If these conditions are not met, do not work on this file.
- Click "EDIT" in the "Orthographic Transcription" task of the wav file you want to transcribe.
- On the next screen, change the status of the wav file to "in progress",
and enter your name.
- The status labels for all of the "Orthographic Transcription" tasks are links.
Clicking on one of the links brings you to a web interface to transcribe
that file.
- The files are broken up into segments (by splitting on silences). For each
segment, you should --fingers crossed, etc.-- see an audio player in your
browser and a text box to enter the transcription of that particular short
segment.
2. Transcription guidelines
- Mark silences with the special # symbol.
- Some of the segments will be nothing but breathing, crosstalk,
etc., in which case you should just enter a single # for the
transcription.
Punctuation/Symbols
The only
punctuation marks allowed are apostrophes which are used to
indicate absent letters in a contraction (with no
spaces), such as don’t.
There are no
periods (.) or commas (,). If you hear saint or street type it that
way, do not abbreviate.
Do not use dashes
except to indicate false starts (e.g. p- papa). For example, mother
in law would be 3 separate words.
Do not use apostrophes to mark possessives. For example,
John's car would be Johns car.
Capital Letters
There are five instances in which capital letters are to be used:
- The personal pronoun “I”
- Anything that is spelled, such at “A T and T”, "S M I T H", "A
O L"; make sure to leave a space between each capital letter to
indicate the letter itself was said.
- Proper nouns and adjectives, for example:
- names of places (cities, states, rivers, etc.): Florham Park, New
Jersey, New England, the United States, Mississippi River, Rocky
Mountains, Death Valley, East Tennessee, the South, Main Street,
River Road, Mountain Avenue; if they say University Ave type it just
that way, don't expand Ave to Avenue
- names of companies: Charlie Browns, Texaco, American Express
- names of people: Ann, Jim Jones, Walt, Honey and Hon (not dear and darling)

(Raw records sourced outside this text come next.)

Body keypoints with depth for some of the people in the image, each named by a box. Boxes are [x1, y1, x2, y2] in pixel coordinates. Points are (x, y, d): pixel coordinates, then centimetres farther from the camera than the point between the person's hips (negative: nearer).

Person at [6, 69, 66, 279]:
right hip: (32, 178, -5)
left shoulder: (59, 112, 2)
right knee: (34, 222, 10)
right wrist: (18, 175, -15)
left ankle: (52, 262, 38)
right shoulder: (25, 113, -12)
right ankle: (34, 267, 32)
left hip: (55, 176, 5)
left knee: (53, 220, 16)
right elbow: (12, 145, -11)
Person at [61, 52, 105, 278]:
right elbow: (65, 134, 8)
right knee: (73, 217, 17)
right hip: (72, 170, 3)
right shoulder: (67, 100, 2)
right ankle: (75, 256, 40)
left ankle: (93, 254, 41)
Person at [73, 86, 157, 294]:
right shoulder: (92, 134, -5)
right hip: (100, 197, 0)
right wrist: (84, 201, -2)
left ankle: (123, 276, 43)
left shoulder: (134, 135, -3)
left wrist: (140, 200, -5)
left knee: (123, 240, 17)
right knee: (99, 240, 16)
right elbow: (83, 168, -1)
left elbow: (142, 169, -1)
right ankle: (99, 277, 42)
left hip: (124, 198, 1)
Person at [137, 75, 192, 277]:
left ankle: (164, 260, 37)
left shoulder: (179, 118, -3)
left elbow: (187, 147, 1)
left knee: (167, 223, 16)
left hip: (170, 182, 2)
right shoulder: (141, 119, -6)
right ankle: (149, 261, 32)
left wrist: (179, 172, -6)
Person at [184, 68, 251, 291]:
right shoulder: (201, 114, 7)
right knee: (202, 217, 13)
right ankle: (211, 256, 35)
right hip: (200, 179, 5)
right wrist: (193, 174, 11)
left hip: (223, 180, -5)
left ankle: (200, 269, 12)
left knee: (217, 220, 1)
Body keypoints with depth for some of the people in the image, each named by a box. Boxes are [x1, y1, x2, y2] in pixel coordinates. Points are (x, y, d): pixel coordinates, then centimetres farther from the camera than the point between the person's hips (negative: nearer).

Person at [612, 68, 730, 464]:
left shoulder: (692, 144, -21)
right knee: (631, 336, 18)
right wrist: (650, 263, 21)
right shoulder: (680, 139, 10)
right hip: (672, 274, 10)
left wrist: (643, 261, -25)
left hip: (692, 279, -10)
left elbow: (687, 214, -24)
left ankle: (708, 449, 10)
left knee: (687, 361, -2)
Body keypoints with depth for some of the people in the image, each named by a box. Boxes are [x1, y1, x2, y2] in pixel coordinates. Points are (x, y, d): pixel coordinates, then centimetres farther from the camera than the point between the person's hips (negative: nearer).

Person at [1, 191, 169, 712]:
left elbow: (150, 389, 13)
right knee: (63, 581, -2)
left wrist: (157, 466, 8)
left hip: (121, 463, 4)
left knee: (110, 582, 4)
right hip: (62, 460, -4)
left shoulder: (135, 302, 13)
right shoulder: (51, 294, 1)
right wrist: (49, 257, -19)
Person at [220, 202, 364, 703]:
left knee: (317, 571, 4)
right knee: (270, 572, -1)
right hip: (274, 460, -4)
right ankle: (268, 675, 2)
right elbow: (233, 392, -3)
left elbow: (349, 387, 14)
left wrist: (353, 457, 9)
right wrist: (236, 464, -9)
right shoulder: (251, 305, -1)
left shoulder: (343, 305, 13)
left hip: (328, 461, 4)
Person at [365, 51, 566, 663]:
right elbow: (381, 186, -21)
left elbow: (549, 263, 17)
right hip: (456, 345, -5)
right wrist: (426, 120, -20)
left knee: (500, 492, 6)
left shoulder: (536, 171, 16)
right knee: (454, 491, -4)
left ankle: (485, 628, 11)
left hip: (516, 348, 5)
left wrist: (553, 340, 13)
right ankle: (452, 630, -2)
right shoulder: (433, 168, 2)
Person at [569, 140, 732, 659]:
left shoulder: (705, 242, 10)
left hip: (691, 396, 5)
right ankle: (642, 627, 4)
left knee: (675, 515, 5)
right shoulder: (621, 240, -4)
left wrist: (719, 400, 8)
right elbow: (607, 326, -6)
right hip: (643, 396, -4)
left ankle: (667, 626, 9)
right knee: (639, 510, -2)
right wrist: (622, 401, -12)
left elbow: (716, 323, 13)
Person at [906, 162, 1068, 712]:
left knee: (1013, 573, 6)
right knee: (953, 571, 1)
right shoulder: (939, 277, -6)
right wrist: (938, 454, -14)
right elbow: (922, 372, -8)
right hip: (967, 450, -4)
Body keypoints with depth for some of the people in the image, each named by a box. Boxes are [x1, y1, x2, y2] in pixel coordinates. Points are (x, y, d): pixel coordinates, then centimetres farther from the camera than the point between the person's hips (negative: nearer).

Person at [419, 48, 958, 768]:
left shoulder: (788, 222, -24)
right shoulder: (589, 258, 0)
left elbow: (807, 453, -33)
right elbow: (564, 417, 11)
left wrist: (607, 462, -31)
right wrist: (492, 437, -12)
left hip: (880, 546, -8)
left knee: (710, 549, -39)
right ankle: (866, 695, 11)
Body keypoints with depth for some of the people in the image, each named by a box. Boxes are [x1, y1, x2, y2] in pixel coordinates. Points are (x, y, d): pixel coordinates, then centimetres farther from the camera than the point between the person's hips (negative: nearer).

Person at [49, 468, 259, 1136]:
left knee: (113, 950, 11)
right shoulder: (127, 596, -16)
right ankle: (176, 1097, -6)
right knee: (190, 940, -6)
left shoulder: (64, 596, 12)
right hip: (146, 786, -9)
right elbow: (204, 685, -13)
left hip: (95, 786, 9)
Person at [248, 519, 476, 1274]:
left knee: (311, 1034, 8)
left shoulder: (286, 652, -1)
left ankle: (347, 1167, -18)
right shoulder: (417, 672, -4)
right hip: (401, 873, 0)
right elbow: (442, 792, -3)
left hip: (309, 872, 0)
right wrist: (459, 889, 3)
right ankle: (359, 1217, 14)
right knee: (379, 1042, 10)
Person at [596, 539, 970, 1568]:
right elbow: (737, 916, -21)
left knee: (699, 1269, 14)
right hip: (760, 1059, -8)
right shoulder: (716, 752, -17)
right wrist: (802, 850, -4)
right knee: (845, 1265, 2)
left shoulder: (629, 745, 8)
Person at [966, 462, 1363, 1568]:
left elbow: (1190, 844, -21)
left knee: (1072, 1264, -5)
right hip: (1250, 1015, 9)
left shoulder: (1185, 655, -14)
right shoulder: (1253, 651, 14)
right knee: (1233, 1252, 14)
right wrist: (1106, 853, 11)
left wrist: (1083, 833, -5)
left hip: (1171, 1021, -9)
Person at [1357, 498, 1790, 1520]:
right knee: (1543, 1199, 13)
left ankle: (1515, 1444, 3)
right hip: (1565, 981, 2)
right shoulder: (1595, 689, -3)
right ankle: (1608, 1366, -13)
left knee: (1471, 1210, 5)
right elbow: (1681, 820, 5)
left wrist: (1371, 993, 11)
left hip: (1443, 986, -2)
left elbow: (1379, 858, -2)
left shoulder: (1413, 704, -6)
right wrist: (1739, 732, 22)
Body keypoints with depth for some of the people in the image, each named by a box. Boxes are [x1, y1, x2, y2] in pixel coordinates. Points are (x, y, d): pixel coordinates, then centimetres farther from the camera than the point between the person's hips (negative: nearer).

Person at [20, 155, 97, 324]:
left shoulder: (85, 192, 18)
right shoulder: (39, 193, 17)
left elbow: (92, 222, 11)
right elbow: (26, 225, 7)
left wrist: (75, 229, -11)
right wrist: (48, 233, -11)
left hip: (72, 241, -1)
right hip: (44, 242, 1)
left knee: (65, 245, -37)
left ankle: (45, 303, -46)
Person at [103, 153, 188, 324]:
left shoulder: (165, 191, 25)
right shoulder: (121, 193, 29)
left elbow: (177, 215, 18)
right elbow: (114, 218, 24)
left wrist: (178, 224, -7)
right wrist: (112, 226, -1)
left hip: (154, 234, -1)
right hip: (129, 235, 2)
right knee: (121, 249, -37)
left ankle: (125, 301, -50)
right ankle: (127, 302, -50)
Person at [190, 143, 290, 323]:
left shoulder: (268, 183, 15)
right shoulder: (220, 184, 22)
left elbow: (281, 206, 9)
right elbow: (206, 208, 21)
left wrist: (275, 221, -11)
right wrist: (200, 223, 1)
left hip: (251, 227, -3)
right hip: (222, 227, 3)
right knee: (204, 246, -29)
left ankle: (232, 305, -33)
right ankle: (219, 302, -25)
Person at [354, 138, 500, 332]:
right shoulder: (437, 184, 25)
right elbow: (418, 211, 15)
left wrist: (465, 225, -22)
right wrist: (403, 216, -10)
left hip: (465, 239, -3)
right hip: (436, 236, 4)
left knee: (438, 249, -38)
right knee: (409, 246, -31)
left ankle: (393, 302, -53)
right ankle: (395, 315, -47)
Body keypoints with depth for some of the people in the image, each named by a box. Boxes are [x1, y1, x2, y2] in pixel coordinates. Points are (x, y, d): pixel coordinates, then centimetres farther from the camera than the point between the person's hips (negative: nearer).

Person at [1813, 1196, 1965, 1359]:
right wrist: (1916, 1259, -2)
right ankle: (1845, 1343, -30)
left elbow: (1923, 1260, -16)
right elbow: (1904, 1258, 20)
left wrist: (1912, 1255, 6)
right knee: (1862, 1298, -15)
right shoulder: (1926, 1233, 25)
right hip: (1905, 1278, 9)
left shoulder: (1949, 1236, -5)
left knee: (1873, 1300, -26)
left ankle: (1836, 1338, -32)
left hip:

- names of groups: Senate, Congress
- months of the year, days of the week: December, Thursday
- God and words for God: God, Lord, Allah, Buddha
- holidays: Thanksgiving, Christmas, New Years Day, New Years Eve, Easter
- Letters in isolation you capitalize, J T Jones, A M (as in the time of day)
- False start if know word intended (Aug- August; note that each is aligned as for a word)
Examples of times when letter(s) should not be capitalized:
- The first word of
the transcription should not be capitalized, even if it is the start
of a sentence, unless it falls under one of the rules for
capitalization listed above.
- The first word of
any sentence should not be capitalized, unless it falls under one of
the rules for capitalization listed above.
- noon, midnight
Titles
Spell out all words:
mister, doctor, junior, miss, misses, miz (for Ms.), monsignor,
father.
Shortened Words
When words are
shortened by the speaker, there are times we add letters to make them
correct words, for example:
tryin → trying
an → and
cause → because
til → till
cuse → excuse
ok → okay
mm'kay → okay
na → no
'bout → about
'em → them
The following words, however, should be transcribed as indicated:
Disfluencies
Filled pauses are
non-speech vocalizations. They are transcribed as uh, um, er, ah,
mm, eh and sometimes oh, in the orthographic tier. They can also be
combined to include uhhm, uhhuh, mmhm.
False starts,
whether they are repaired or not, are indicated as such with a
hyphen. These occur when the speaker stops in the middle of a word
and either substitutes another word or continues with the same word.
If the incomplete word is not known, indicate so with '?-'.
Examples:
- “I wanna call nine 0o two sev- nine four nine 0o six hundred”
- “hi I want to make a ph- phone call”
- “directory assistance ple- ”
- “it is below the ?- blue lion”
Digit Rules
All numbers are to be typed out as words:
- one eight hundred, two forty five Eighth Street, three o’clock
- four A M, December fifth
The number 0 said as “oh” is typed as 0o (the number zero
followed by a lower case letter o).
Unintelligible Speech
- When you do not have a clue as to what is being said, use 'uu' in
the words tier.
- When you are not sure about a word, but have an idea of what is being said,
add '?' after the word. Example: "the big blue? lion".
- When you do not know if the speaker did a false start or not, use '-?' (do
not confuse with '?-', see Disfluencies above).